**TASK OBJECTIVE:**
What appears from the first line of the records below through the line containing "colour | blue" must be reproduced verbatim.

(Dataset items)
-=-=-

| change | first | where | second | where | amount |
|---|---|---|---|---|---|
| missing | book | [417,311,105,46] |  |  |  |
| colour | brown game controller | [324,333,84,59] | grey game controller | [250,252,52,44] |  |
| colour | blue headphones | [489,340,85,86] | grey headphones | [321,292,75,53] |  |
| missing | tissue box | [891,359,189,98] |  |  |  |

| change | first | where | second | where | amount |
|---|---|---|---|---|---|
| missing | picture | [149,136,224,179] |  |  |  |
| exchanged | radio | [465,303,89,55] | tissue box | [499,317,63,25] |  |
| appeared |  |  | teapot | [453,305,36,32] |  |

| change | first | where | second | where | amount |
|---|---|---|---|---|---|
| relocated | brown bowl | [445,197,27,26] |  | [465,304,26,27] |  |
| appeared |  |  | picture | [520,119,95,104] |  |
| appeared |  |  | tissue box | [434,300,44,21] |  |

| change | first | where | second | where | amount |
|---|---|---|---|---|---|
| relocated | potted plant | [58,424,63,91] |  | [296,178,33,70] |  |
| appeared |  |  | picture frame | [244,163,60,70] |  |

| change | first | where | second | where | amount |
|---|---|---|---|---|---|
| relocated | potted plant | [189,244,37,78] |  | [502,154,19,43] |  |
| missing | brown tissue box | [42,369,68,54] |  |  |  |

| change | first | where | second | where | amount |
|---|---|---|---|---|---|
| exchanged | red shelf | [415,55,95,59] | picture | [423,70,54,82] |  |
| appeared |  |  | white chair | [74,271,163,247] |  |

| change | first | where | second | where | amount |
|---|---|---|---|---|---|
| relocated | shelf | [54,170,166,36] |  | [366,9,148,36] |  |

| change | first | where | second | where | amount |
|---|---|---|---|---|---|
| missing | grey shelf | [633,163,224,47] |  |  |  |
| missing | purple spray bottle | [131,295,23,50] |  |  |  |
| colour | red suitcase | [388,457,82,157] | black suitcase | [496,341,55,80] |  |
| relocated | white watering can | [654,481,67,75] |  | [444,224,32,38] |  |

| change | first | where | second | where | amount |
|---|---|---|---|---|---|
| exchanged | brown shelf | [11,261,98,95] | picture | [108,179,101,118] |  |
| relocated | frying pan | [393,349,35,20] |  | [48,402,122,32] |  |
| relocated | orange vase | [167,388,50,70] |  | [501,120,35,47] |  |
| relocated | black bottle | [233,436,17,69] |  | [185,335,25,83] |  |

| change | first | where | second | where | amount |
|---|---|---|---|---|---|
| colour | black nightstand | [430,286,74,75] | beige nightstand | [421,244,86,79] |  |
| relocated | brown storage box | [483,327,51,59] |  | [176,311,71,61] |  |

-=-=-

**SOLUTION TO THIS TASK:**
| change | first | where | second | where | amount |
|---|---|---|---|---|---|
| missing | book | [417,311,105,46] |  |  |  |
| colour | brown game controller | [324,333,84,59] | grey game controller | [250,252,52,44] |  |
| colour | blue headphones | [489,340,85,86] | grey headphones | [321,292,75,53] |  |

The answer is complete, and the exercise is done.